Black Hole Production at the Large Hadron Collider
Douglas M. Gingrich

TL;DR
This paper explores the potential for black hole production at the LHC within TeV-scale gravity models, analyzing how factors like electric charge influence production rates and the implications for fundamental physics parameters.
Contribution
It provides new estimates of lower limits on the Planck scale at LHC energies and investigates the impact of parton electric charge on black hole production cross-sections.
Findings
Electric charge can reduce black hole cross-section by up to four orders of magnitude.
Lower limits on the Planck scale depend on the accuracy of the production cross-section.

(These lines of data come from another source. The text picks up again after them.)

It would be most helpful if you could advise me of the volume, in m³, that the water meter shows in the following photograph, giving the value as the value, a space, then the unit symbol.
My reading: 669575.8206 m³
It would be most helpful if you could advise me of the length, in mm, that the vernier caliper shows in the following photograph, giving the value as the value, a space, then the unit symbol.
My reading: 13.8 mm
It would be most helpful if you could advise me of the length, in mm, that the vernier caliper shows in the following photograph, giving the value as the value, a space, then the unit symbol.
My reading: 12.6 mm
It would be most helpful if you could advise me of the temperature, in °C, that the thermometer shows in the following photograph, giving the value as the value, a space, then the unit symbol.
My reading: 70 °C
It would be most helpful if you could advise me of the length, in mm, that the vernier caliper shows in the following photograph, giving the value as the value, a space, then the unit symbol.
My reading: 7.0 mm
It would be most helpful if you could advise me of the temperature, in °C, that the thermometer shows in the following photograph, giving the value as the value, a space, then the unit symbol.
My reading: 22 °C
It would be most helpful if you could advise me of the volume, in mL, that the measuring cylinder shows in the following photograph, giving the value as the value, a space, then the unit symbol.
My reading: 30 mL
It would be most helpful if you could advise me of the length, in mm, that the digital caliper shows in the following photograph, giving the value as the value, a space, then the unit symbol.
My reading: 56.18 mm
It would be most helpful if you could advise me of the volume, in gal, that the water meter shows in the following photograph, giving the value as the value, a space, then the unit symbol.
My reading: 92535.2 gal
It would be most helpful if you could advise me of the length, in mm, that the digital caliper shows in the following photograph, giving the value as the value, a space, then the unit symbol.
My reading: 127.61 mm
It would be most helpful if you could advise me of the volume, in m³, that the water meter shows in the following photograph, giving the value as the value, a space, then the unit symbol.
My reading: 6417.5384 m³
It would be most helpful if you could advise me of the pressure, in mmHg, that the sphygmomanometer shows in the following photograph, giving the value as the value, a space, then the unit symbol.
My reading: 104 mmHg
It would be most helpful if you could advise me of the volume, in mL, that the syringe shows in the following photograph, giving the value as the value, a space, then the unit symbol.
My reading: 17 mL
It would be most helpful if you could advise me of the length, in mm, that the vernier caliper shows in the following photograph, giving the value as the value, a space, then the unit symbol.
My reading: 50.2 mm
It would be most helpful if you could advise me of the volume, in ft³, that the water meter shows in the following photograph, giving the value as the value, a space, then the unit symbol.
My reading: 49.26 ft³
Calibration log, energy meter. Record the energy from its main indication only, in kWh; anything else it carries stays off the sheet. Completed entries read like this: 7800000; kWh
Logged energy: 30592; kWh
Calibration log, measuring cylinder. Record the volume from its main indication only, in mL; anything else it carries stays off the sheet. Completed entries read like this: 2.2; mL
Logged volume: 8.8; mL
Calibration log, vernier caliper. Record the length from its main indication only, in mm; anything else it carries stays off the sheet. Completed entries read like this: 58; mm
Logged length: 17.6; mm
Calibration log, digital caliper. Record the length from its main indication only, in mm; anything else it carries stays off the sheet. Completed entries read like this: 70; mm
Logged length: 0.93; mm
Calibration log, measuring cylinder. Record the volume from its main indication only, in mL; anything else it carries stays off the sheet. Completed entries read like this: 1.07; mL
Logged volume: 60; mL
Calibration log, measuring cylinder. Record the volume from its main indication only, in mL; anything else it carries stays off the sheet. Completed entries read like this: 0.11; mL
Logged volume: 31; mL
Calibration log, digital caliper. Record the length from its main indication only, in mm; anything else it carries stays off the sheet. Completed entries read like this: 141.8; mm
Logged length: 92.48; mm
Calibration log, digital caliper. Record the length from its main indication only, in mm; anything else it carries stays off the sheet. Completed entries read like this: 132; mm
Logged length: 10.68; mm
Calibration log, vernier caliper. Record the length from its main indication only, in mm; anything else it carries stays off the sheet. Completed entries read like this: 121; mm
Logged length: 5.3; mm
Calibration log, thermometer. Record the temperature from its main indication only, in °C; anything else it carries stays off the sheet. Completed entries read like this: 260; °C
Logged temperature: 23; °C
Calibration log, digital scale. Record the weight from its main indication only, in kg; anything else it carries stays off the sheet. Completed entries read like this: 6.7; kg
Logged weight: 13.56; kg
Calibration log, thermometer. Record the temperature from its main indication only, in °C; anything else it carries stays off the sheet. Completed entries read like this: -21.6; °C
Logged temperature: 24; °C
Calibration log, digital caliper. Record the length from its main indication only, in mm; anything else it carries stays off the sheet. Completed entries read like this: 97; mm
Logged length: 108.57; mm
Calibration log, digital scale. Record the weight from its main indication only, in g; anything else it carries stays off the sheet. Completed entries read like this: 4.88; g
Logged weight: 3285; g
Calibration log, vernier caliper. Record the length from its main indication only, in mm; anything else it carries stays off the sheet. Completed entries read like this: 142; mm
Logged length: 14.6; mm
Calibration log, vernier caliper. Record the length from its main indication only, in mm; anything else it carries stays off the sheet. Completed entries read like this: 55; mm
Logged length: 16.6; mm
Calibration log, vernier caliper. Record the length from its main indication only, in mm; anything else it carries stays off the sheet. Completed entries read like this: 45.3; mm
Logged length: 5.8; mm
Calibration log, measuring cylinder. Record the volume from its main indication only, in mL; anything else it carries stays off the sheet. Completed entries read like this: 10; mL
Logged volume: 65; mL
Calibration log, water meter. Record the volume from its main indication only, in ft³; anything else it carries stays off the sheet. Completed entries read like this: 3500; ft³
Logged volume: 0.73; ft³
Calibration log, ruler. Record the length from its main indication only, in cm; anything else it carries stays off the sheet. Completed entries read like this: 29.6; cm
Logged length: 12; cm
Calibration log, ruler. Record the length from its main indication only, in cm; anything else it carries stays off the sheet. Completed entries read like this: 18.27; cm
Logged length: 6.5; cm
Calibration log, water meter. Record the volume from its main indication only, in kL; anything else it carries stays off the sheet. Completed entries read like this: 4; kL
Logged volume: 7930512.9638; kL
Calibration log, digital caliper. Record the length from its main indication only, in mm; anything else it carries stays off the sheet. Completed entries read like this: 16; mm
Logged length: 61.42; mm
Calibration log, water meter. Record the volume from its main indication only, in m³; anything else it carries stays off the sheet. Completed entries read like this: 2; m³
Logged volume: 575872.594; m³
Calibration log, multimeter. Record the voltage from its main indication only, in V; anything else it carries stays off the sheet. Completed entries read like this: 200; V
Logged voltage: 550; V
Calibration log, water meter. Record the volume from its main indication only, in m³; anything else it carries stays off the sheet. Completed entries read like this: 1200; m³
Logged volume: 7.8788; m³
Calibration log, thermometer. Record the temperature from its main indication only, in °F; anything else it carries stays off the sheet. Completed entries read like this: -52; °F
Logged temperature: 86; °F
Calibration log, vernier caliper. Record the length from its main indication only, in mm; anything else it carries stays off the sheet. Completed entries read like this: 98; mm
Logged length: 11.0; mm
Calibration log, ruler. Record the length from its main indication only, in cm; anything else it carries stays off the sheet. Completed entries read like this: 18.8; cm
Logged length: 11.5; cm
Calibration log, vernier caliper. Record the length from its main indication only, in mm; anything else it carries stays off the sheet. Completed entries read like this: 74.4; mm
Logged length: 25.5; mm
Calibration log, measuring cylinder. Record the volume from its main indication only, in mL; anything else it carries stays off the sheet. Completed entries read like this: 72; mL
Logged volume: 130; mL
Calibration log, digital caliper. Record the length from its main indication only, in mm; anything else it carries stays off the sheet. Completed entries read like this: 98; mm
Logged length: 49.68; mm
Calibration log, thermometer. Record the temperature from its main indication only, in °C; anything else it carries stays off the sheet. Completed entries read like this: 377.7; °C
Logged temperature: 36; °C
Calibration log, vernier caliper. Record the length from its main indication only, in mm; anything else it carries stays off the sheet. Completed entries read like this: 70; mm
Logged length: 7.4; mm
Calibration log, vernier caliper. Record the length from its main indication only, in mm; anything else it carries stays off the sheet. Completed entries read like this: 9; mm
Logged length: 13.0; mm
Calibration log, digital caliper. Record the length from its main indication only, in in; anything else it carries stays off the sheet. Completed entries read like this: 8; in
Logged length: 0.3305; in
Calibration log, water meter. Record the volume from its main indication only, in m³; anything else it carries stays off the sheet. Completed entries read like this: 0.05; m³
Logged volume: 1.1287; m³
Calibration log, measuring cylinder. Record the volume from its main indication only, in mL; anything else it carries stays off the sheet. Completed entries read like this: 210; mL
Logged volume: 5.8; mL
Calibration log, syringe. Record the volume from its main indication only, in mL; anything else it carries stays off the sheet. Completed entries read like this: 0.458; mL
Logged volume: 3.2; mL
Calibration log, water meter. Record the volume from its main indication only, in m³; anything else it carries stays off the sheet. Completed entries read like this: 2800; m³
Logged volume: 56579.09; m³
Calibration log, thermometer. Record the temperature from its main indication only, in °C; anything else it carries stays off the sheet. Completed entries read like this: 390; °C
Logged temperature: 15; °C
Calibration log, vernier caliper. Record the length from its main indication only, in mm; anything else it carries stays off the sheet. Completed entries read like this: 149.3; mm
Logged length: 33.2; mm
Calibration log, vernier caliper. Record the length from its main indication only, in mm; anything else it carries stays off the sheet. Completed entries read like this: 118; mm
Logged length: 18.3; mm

Charge effects are significant and must be considered in black hole production predictions.
Abstract
Black hole production at the Large Hadron Collider (LHC) is an interesting consequence of TeV-scale gravity models. The predicted values, or lower limits, for the fundamental Planck scale and number of extra dimensions will depend directly on the accuracy of the black hole production cross-section. We give a range of lower limits on the fundamental Planck scale that could be obtained at LHC energies. In addition, we examine the effects of parton electric charge on black hole production using the trapped-surface approach of general relativity. Accounting for electric charge of the partons could reduce the black hole cross-section by one to four orders of magnitude at the LHC.